Every line containing the string "Bodenstein" should be returned from the records.
========
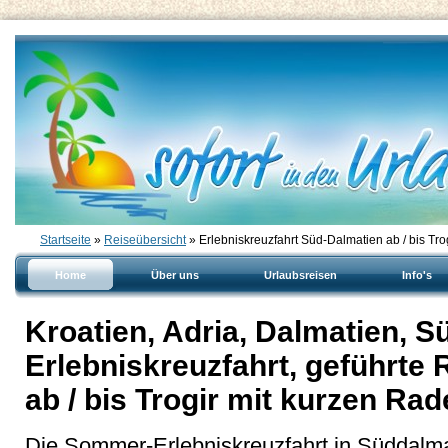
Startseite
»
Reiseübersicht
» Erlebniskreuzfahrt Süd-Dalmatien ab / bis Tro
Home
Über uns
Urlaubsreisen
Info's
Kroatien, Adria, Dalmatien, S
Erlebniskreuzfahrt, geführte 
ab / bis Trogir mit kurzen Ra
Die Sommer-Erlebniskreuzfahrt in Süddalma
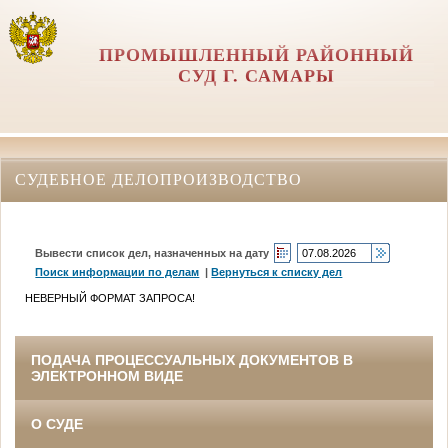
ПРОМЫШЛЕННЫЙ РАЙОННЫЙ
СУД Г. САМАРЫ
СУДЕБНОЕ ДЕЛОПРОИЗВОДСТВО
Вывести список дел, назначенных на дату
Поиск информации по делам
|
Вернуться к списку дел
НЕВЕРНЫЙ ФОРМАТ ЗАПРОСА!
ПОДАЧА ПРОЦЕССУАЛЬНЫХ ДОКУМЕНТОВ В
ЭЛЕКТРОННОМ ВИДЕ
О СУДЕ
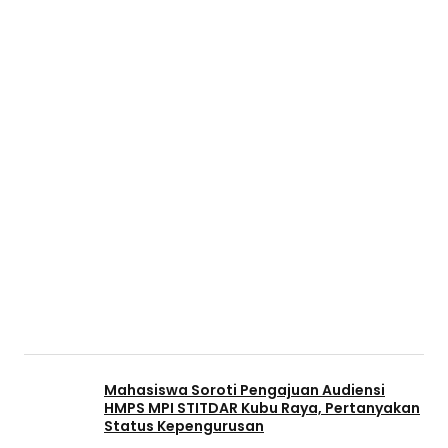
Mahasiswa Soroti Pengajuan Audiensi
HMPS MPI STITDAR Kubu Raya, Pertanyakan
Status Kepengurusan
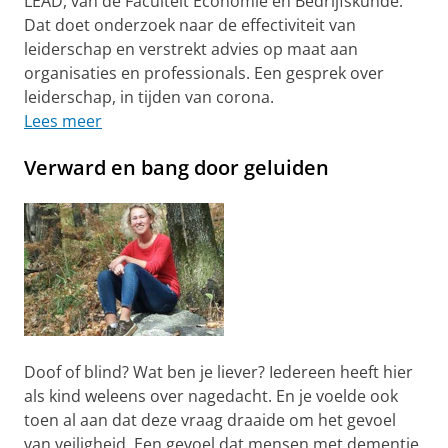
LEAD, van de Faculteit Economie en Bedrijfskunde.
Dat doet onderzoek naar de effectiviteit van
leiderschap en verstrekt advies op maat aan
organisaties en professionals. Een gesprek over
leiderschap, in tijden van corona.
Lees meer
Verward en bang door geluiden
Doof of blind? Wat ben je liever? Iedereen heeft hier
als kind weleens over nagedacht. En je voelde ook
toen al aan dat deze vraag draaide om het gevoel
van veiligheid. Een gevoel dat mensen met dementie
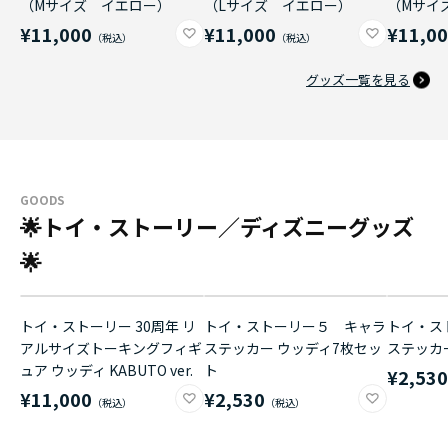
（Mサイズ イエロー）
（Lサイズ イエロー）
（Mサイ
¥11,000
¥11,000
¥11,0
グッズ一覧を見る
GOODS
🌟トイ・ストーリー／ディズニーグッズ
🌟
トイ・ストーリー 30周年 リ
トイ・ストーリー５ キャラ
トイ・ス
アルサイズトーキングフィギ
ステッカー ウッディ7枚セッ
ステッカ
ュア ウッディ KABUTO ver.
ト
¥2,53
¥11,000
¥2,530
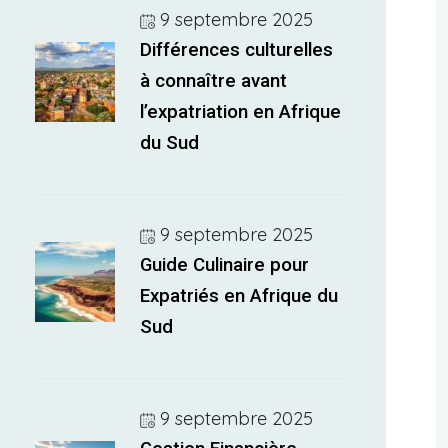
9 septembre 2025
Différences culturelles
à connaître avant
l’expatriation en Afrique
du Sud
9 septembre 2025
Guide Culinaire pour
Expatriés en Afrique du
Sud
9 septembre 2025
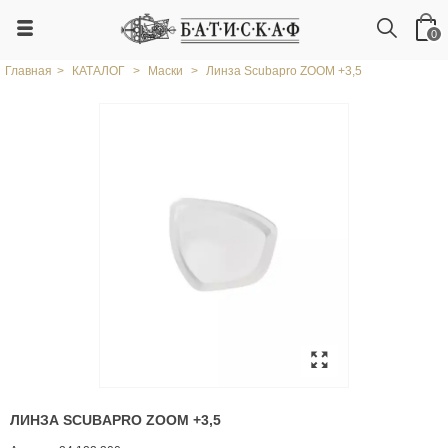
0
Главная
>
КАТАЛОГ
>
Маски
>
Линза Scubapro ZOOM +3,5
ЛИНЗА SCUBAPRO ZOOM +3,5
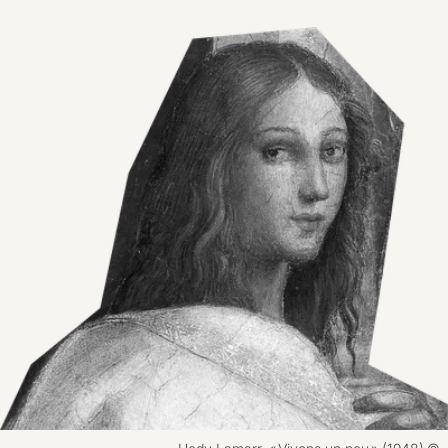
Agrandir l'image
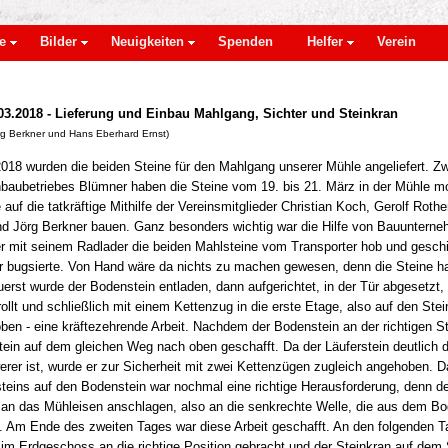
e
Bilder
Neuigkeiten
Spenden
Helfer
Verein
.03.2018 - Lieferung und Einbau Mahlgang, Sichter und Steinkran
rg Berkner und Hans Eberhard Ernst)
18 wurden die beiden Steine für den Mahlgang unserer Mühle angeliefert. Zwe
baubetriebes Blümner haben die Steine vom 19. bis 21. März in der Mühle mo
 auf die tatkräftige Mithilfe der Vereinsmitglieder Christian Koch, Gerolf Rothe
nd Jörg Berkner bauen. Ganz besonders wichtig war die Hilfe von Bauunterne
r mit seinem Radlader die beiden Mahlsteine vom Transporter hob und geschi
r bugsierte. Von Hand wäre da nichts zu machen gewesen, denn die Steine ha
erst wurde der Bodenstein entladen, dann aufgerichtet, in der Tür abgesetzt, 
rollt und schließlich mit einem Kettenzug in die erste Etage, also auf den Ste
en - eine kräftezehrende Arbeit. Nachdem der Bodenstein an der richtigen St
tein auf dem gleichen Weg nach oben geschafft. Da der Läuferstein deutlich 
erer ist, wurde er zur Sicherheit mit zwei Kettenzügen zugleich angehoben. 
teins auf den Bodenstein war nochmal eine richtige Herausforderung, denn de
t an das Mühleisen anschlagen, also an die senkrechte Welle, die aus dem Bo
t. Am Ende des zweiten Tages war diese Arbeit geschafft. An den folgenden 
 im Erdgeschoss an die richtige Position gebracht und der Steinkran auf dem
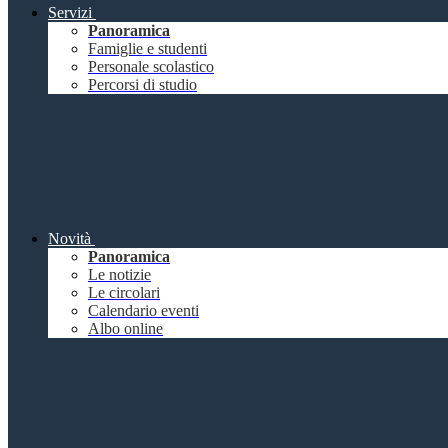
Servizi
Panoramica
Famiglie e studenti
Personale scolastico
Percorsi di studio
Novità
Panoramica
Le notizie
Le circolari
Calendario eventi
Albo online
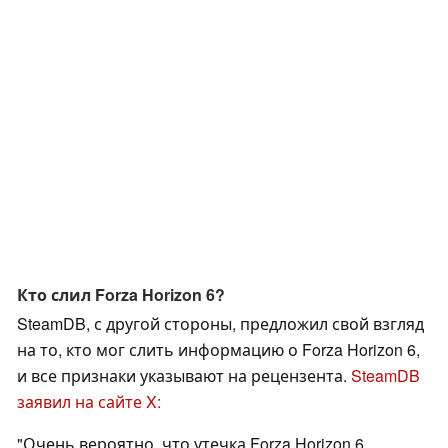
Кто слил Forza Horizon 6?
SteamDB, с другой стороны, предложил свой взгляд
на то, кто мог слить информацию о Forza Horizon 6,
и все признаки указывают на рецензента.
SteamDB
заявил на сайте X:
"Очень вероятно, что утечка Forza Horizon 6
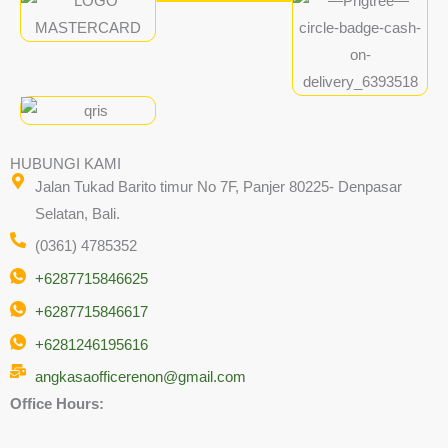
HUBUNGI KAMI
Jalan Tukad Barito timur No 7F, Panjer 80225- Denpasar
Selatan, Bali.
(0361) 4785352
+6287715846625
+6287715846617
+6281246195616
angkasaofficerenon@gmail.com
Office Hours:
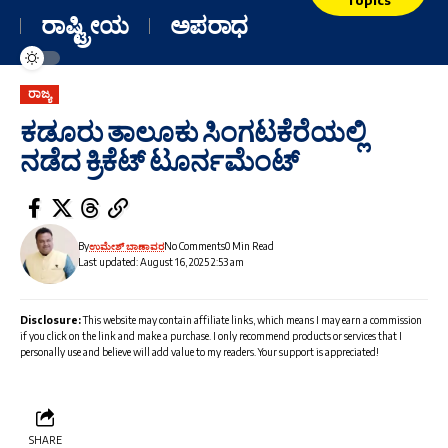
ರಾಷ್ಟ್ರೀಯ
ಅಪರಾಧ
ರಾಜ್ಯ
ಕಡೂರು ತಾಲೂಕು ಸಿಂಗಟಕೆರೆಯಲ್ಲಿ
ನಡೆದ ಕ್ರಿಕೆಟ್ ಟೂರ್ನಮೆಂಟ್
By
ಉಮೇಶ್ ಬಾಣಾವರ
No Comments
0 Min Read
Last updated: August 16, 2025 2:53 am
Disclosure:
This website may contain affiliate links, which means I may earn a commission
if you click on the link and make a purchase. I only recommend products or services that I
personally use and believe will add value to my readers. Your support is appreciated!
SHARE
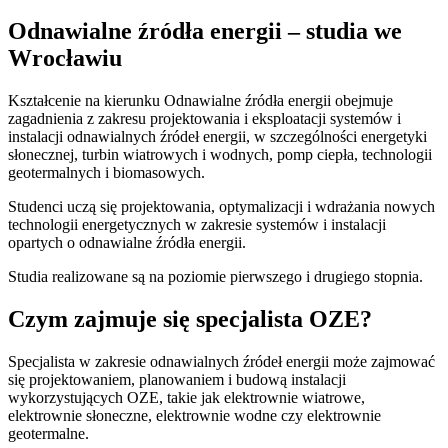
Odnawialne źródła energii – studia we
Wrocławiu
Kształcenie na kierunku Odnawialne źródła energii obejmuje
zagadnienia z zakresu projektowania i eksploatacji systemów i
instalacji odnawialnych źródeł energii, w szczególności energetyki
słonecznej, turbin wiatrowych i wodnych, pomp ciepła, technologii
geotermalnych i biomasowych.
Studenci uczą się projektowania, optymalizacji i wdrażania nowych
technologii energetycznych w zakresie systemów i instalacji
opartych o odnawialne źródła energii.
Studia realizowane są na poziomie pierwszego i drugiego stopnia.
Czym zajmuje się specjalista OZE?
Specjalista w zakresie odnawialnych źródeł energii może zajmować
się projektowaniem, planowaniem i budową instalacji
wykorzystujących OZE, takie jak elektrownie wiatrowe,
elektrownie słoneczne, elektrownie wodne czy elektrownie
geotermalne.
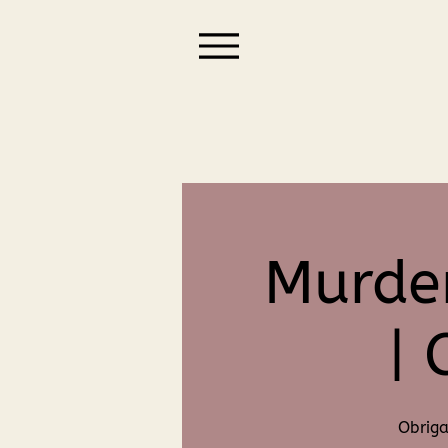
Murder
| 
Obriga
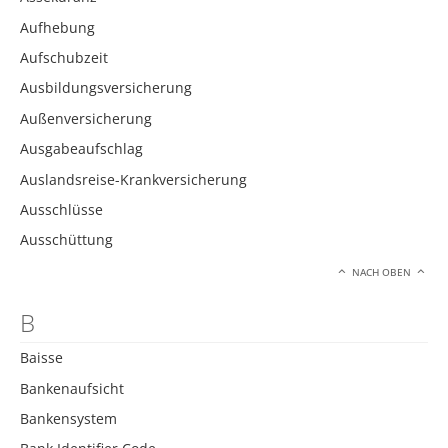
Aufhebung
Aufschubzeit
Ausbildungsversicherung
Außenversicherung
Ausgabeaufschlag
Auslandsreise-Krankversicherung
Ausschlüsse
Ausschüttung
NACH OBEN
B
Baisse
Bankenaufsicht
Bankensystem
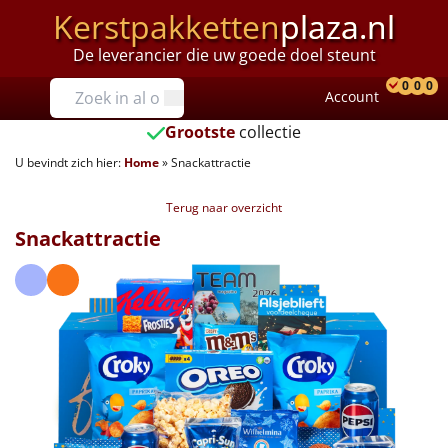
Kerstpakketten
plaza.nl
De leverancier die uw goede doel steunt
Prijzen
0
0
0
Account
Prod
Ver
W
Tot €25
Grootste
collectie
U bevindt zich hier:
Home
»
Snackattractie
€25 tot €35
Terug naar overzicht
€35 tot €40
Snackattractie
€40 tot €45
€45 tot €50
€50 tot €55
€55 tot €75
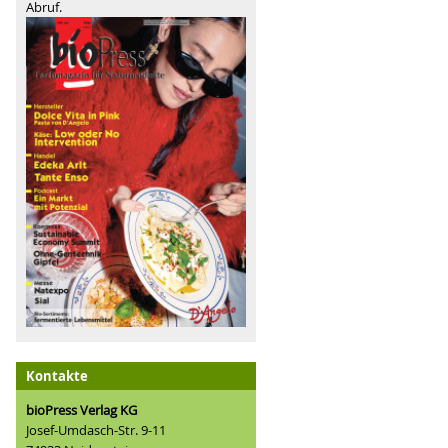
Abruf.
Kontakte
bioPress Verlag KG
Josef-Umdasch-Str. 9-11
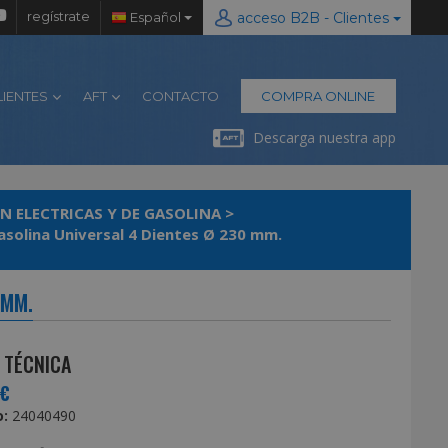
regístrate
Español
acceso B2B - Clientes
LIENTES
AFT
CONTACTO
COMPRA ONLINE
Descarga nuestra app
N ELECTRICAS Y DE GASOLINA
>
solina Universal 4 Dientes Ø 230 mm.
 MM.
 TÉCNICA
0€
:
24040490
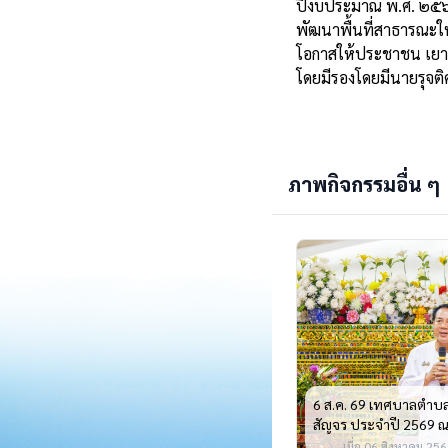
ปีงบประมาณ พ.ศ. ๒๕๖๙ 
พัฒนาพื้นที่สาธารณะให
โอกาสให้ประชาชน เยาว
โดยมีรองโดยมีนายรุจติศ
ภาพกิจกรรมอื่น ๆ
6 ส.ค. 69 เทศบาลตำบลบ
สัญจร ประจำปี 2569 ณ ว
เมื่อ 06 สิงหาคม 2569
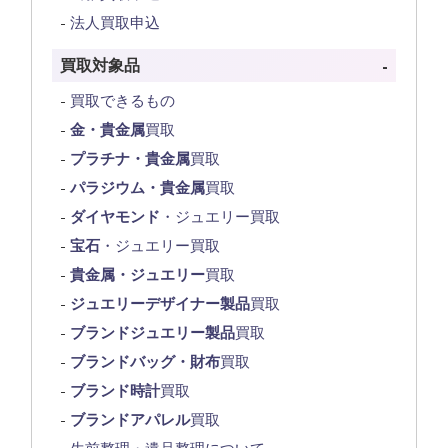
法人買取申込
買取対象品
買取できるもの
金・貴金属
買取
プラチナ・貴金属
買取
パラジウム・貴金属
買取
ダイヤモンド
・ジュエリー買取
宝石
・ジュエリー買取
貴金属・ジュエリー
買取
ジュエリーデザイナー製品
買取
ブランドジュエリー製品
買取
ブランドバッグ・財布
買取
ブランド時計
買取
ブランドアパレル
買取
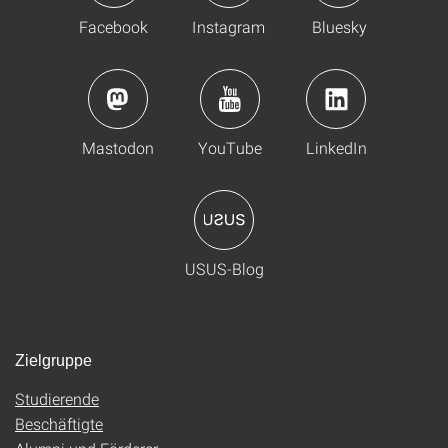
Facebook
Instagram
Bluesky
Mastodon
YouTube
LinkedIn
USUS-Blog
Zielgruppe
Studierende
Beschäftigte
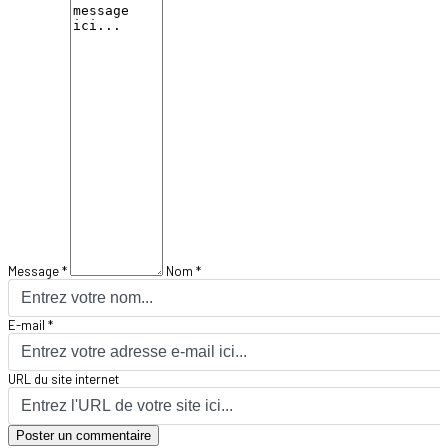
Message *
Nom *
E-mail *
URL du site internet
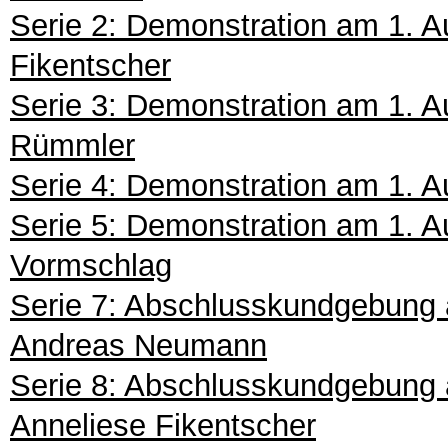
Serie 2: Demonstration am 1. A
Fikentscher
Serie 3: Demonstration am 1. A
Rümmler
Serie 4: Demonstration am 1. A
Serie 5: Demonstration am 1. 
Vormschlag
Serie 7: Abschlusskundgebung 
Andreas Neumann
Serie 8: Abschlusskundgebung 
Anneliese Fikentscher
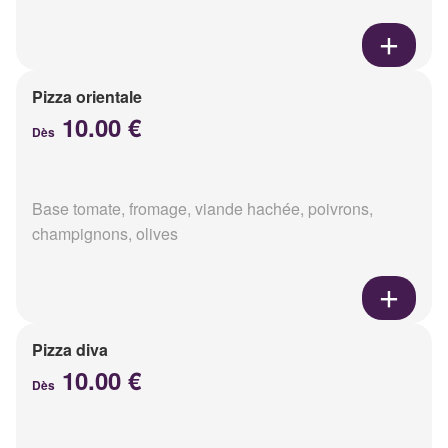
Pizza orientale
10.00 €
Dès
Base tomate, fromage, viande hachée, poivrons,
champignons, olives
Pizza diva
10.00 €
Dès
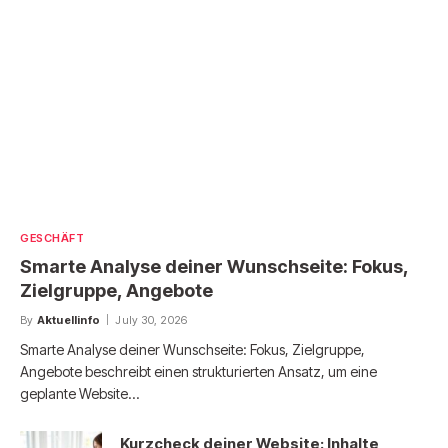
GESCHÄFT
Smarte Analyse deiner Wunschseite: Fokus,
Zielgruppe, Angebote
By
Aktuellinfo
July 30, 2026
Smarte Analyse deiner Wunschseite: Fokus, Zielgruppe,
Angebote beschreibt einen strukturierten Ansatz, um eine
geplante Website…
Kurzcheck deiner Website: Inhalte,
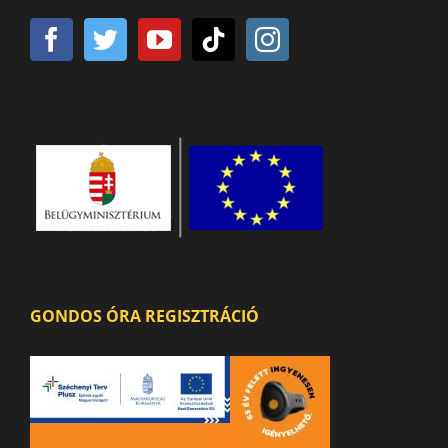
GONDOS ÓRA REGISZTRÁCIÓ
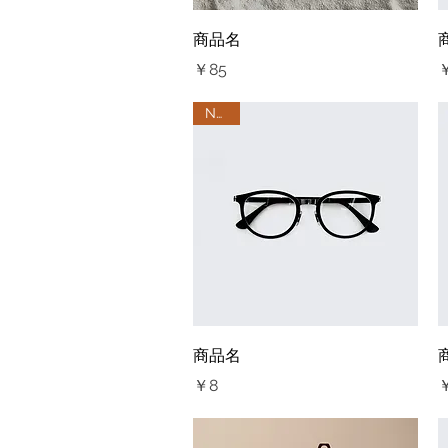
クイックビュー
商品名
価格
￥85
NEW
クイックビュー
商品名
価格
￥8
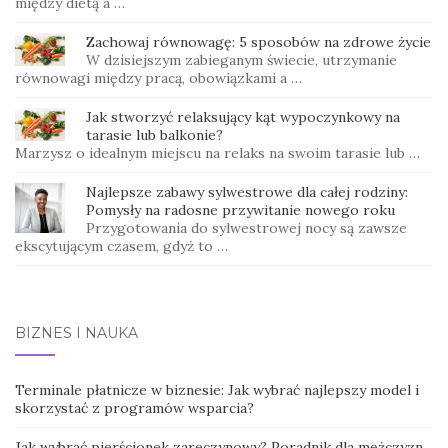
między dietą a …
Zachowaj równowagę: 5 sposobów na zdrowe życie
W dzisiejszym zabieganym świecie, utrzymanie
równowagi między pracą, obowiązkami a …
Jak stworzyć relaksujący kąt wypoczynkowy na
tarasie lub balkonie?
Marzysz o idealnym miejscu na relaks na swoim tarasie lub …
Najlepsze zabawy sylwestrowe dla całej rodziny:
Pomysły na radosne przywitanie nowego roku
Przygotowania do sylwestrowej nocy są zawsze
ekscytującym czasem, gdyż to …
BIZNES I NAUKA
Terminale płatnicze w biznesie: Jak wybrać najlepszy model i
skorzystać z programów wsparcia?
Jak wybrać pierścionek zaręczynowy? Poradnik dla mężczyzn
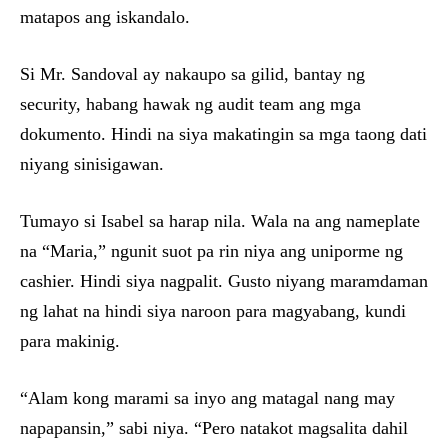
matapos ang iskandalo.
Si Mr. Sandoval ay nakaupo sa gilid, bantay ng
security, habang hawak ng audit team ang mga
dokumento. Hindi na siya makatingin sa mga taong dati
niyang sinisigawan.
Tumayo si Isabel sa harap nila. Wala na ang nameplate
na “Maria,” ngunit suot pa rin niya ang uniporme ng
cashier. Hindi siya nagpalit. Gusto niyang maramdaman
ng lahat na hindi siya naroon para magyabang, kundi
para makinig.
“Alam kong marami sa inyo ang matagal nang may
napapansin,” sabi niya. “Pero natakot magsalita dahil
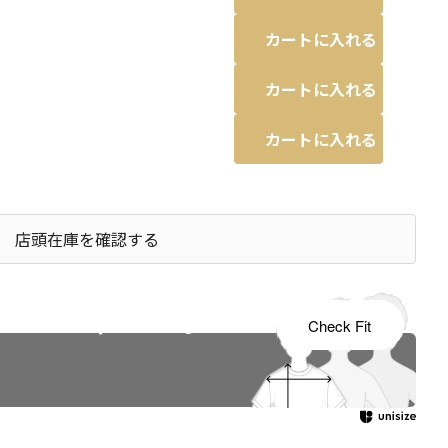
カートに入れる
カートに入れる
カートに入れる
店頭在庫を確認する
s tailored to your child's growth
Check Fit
========
Reply to the exercise:
erst wurde der Bodenstein entladen, dann aufgerichtet, in der Tür abgesetzt, 
en - eine kräftezehrende Arbeit. Nachdem der Bodenstein an der richtigen St
teins auf den Bodenstein war nochmal eine richtige Herausforderung, denn de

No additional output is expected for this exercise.